WORLD'S COLUMBIAN GERMAN VILLAGE TICKET, 10 CENTS/CONCESSION #7

$55.00
WORLD'S COLUMBIAN GERMAN VILLAGE TICKET,  10 CENTS/CONCESSION  #7

For those not familiar with this Midway attraction in Chicago in 1893 (for many of you who are quite familiar, please bear with me), the German Village was one of the largest and most popular concessions on the Columbian Exposition's Midway.

This attraction issued four tickets that are all very similar other than the denomination. This is the lowest of them, with the others for 25 and 50 cents and one dollar. I have discovered that many collectors were not aware of the one dollar ticket. I've never thought any denomination was rarer than another in the German Village. But typically, rarity increases as the denomination does. This applies to all of the Columbian tickets, as well as others.

One has to remember how far a dollar went in 1893. In our Midway history (published in 2017 by the University of Illlinois Press) we included information from a fairgoer's diary--his log of expenses. I was very pleased to find it and I am still surprised when I find things that by all counts wouldn't be around 130 years later. Somehow it did survive those many years. It was very telling, providing a light shining on spending toward the end of the 19th century. One problem that occurs often when one finds a diary: It doesn't have the name or information about the diarist. Why would you write down such information when as a diary, it's just private inormation from you--to you.

As an aside, when Heritage sold my ticket collection a couple of non-ticket items were included. One was information belonging to fair worker for whom we did know his name because his pass was included when we purchased his "daytimer."

The sale also included a truly wonderful diary of a young woman who either cared for or taught a small number of girls. It was so frustrating not knowing anything about her, but through her writing I began to learn about her life, her impressions of the fair. The diary was very insightful and spoke a great deal about "the girls" and perhaps a gentleman friend or a boyfriend she referenced many times not about her feelings or emotions, just notations to herself about where she met him for events, what he did, hgow they attended fair events together and so on. She kept the diary primarily during the Columbian Expo and I'm sure she began it as a way to document her summer. I estimated from her notes that she visited the fair as many as 50 times. Her notes told so much about her by way of her observations that seemed much more like reporting than personal thoughts.
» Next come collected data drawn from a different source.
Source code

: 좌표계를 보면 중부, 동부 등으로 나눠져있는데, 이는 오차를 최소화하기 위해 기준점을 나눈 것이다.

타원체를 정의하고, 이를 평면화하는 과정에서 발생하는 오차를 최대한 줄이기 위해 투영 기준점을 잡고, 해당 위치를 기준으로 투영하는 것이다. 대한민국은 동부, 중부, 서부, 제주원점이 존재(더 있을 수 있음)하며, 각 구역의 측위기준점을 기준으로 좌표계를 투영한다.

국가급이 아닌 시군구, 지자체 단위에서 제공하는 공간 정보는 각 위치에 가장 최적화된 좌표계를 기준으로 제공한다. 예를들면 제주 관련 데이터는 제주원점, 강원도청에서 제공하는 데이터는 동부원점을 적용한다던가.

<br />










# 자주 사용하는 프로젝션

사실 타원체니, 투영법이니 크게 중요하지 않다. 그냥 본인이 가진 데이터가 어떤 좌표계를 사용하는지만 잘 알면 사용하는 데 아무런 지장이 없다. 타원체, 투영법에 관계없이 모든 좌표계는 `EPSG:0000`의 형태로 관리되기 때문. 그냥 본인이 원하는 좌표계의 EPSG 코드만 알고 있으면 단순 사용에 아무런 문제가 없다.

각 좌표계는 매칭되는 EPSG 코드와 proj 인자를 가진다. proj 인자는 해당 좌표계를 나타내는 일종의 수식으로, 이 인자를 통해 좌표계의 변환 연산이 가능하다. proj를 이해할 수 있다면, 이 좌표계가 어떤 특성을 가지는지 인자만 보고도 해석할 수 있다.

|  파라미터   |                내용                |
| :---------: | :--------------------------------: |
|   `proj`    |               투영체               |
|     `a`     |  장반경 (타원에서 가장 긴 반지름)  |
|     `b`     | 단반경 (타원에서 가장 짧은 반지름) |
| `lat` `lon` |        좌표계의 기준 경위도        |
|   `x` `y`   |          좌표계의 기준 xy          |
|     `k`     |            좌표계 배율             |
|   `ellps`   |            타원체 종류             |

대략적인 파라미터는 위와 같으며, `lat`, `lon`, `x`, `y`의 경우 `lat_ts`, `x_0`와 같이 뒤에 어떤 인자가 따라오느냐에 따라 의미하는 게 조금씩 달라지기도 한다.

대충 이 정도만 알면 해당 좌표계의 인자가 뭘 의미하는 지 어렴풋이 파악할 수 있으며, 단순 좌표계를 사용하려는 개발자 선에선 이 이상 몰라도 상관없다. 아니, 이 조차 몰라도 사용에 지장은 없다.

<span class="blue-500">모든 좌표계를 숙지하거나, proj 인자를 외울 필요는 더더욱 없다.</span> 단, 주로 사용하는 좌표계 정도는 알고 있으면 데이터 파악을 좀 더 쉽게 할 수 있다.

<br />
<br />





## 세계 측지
It would have been wonderful to have had just a few details from our diarist--her age, which would tell a great deal. It appeared that she may have been staying with relatives in Chicago, primarily because of the fair. One casual entry mentioned "taking (her) wheel to the fair!"

I assume that was her velocipede, a bycicle-like with a gigantic front wheel and tiny rear one. Can you picture say an 18-24 year old young woman in a long flowery summer dress pedaling perhaps a mile through neighborhoods en route to the fair. I have no idea where she parked it while spending a day at the fair.
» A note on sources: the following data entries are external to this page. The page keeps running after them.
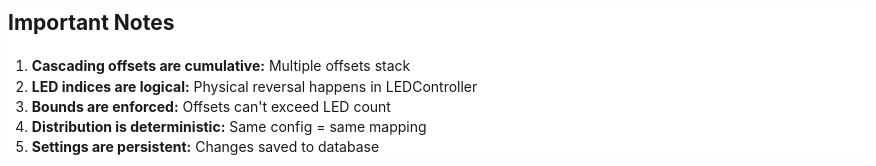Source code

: 
## Important Notes

1. **Cascading offsets are cumulative:** Multiple offsets stack
2. **LED indices are logical:** Physical reversal happens in LEDController
3. **Bounds are enforced:** Offsets can't exceed LED count
4. **Distribution is deterministic:** Same config = same mapping
5. **Settings are persistent:** Changes saved to database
She never spoke of tickets, but did discuss buying a few souvenirs and gifts for the girls; prices were never mentioned.

But back to tickets, their prices and their rarity. While I have never found any data to support my suppositions about an important fact to collectors seems well supported based on my many years of studying tickets and myriad other details about the WCe. I'm very certain that if we ever could find records about the use of tickets, I am firmly convinced that those less than a dollar were used dramatically more often than those for $5 or $10. It simply makes sense bsed on the economy. For example, one fact I know quite well is that $5 stand tickets are much rarer than those with a face value of nickels and dimes.

This doesn't mean that automatically a quarter or dollar German Village ticket is valued higher than this ten cent ticket. In selling Columbian tickets going back more than 40 years, I have never sold any denomination German Village ticket for more than another. But that same experience has shown that the high denominations--a $5.00 stand ticket or a $10 Java Village two-part ticket, are rarer than the same concessions' other tickets.
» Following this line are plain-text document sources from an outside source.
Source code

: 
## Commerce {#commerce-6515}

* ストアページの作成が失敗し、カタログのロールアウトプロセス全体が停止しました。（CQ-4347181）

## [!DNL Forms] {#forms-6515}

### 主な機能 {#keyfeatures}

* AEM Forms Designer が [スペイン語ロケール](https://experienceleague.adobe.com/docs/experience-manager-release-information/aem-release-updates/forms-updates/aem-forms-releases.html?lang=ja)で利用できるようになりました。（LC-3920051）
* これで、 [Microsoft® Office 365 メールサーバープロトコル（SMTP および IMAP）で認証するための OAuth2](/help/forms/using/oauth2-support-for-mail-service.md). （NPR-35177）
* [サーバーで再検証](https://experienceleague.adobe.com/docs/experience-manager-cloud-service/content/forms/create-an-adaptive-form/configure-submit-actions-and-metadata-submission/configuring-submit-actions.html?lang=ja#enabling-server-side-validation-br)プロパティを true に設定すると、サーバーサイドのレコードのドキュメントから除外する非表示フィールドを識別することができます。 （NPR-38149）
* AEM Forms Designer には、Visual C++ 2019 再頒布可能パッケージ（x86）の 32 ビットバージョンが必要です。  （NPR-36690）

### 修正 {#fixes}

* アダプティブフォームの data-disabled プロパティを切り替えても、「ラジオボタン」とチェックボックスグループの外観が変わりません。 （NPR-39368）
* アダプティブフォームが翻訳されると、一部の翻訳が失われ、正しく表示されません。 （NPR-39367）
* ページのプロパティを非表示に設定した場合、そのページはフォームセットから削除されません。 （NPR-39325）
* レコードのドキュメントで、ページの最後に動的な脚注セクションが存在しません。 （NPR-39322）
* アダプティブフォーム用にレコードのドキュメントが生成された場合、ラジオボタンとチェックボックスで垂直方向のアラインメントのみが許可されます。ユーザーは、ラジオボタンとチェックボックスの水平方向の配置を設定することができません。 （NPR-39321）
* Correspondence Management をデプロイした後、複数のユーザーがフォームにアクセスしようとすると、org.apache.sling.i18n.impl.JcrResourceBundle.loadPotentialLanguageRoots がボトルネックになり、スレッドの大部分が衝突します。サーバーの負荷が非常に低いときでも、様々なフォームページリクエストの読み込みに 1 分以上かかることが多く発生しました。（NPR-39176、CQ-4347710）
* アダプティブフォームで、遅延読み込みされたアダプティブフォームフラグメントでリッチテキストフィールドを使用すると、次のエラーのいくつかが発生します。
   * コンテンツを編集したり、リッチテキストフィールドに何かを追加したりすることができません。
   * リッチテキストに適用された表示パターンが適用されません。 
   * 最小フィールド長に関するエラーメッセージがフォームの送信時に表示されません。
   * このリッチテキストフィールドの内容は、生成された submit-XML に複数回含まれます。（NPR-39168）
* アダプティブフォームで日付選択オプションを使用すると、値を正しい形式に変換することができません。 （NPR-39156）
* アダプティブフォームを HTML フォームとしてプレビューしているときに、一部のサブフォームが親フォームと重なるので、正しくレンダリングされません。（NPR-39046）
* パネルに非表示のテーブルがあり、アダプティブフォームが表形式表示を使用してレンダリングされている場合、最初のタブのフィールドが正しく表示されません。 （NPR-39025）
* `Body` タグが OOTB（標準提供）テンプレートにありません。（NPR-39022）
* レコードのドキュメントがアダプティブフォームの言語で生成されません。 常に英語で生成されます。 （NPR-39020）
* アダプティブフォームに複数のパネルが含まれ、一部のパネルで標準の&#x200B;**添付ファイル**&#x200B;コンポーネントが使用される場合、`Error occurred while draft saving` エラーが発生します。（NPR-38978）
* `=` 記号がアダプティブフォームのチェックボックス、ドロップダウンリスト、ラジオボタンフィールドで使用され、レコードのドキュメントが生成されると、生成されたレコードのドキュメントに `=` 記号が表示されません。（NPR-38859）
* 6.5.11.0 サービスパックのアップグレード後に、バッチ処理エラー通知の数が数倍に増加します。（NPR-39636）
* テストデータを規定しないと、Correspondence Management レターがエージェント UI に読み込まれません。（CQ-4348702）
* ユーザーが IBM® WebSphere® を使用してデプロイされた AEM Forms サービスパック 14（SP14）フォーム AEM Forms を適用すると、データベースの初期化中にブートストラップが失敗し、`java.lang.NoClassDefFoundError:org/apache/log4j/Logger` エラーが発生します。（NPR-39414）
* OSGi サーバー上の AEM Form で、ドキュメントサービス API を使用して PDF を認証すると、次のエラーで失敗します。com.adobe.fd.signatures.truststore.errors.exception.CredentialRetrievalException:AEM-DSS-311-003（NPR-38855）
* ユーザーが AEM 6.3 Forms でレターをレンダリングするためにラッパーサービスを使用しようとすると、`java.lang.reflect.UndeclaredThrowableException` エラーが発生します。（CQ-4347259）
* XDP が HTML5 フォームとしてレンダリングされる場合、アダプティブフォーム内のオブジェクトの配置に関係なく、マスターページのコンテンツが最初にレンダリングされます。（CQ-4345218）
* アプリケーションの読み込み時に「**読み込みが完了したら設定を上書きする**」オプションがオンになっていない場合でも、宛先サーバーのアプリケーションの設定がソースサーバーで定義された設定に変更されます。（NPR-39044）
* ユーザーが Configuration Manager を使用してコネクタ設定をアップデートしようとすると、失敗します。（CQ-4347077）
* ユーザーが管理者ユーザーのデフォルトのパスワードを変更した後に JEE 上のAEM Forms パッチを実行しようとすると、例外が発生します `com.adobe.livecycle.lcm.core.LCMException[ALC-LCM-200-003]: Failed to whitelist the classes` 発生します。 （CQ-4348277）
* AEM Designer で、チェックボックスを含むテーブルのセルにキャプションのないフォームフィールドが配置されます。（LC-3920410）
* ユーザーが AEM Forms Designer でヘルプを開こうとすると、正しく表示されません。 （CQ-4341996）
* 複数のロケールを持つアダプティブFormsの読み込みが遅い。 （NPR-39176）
Because the German Village tickets only go up to a dollar, there isn't a sharply defined sense of any one being more valuable than another. In many cases I been able to verifiy how much rarer the $5 and $10 tickets are compared to others. The rarity is simply a product of fewer being printed and fewer being used and thus fewer out there in the marketplace.

I also discovered over the years that many collectors relatively new to WCE tickets were unaware that these concession #7 tickets were from the German Village, since the tickets do not have that information printed on them. I think that the German managers felt that the country's eagle logo was so well known that there was no need to print "German Village" on the ticket. Further, most collectors have not had the good fortune to own or even study the list of concessions published in fair documents that were probably not shared with anyone such as the media, but everything is accessible if one has the perseverance for the search.